If you are using any photos, charts, clipart, graphics or videos, you must include alternative text ( Click Here )
To add caption & subtitles to your PowerPoint presentation, click on the Slideshow tab, Captions & Subtitles, then Subtitle Settings. *Live caption will not show up if you record the presentation in PowerPoint.
PowerPoint includes a tool that will identify many common accessibility issues. The accessibility checker is basically the same in Windows and Mac, but the steps to start the check are different.To run the accessibility checker in Windows, select File > Info. Select the Check for Issues button and choose Check Accessibility.
Documents, Text, Font Size and Type
Text should be left aligned whenever possible, rather than centered.
If possible, select layout options and use text wrapping for graphics, pictures, charts and tables in your documents.
Use at least a size 12 point font or larger.
Use Sans serif fonts, such as Arial, or Verdana. These are more easily read than serif fonts, such as Times New Roman.
Section 508 of the Rehabilitation Act requires electronic communications to be accessible. Examples include websites, videoconferencing, Moodle, and classroom course content, emails, and web documents. Closed captions are a requirement for video content.
Transcripts vs. Captions
Transcripts are a document provided after a recorded lecture or meeting. They are not live. They are provided afterward and are typically a separate document the viewer can access.
Captions or live captioning can be provided in real-time or after the fact. Captions are typically provided via a third party service. Captions can also be created after a recording. They are made in the same language as the video, broken down into time segments, and displayed in the video.
Video-Conferencing Support & Live Closed Captioning
Audio Transcript (Post Meeting)
With your LSSU managed Zoom account, live audio can be saved as a caption file by selecting, “Record to Cloud.” Post-meeting, the host can download the meeting in one of three file types. If video icon is selected, the user can download and edit the transcript for accuracy, then apply it to the video as closed captions. Zoom only saves files for 200 days, so please remember to download it. Please note, it typically takes 1.5 times longer to create the audio transcribed file, than the length of the actual recording, so transcription is not immediately available for download.
The Zoom live closed caption allows you or another meeting attendee, assigned by the host, to add closed captioning in a meeting. In a webinar, closed captioning can be typed by the host, co-host, or panelist assigned by the host. You can type the closed captions directly via Zoom or you can integrate a third party service.

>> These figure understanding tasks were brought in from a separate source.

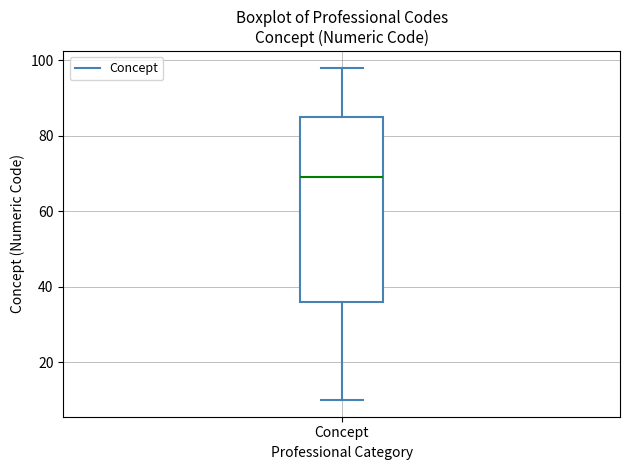

Read this box plot against the y-axis: the position of the median line, the range covered by the box, and the ends of both whiskers. The values are not printed on the chart, so give them approximately, as read against the axis.

median 70, box 36 to 86, whiskers 10 to 98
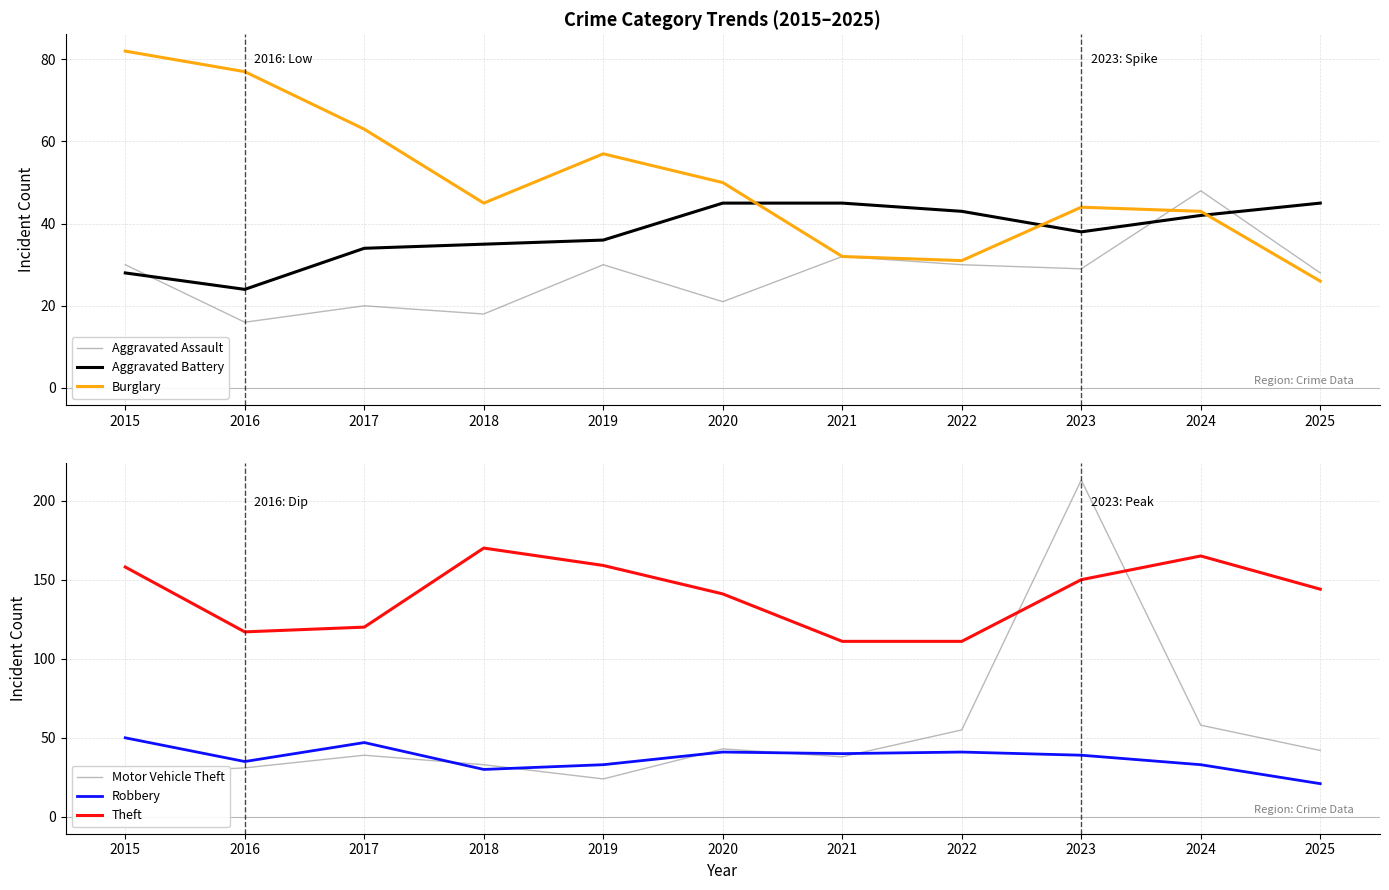

What is the value of the Motor Vehicle Theft point at the 8th from the left?

55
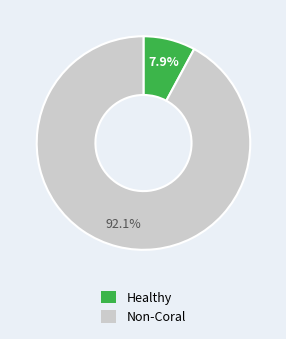

Does any single category account for the majority?

Yes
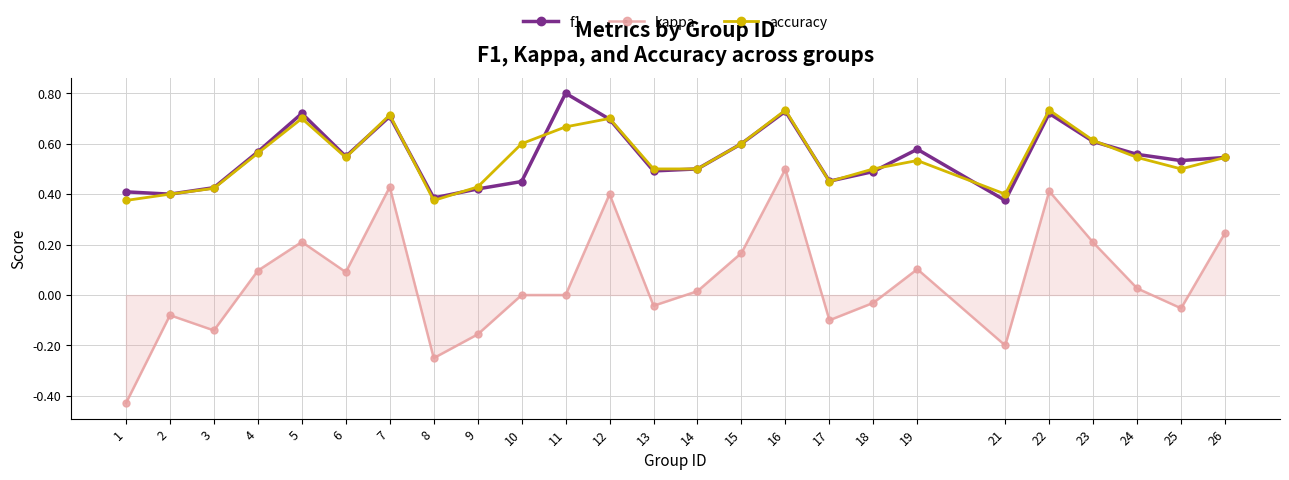

At which label does f1 reach its peak?

11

Google Meet now allows users to make meetings more accessible by turning on live captioning. Captions can be seen by both parties in real-time, but there is not an option to get a text file of your live transcript.
Free Transcript & Captioning Supports
YouTube provides the ability to add your own subtitles and closed captioning. Or, users can have YouTube automatically add closed captioning to their video. This provides the ability to go back and make edits for accuracy.
Microsoft Word uses a dictation program, which will take your voice and transcribe it into text. You could also upload an MP3 audio file and have it converted to text. Dictation will also pick up on changes in tone of voice and mark them differently so you are able to notice the differences in a conversation. This is available for download as well, but Microsoft recommended the web version for better use of this program.
A free closed captioning software that allows you to add closed captioning to your own video.
A screen recorder that allows you to record your screen and a webcam simultaneously and add closed captioning to your video (Fee may apply).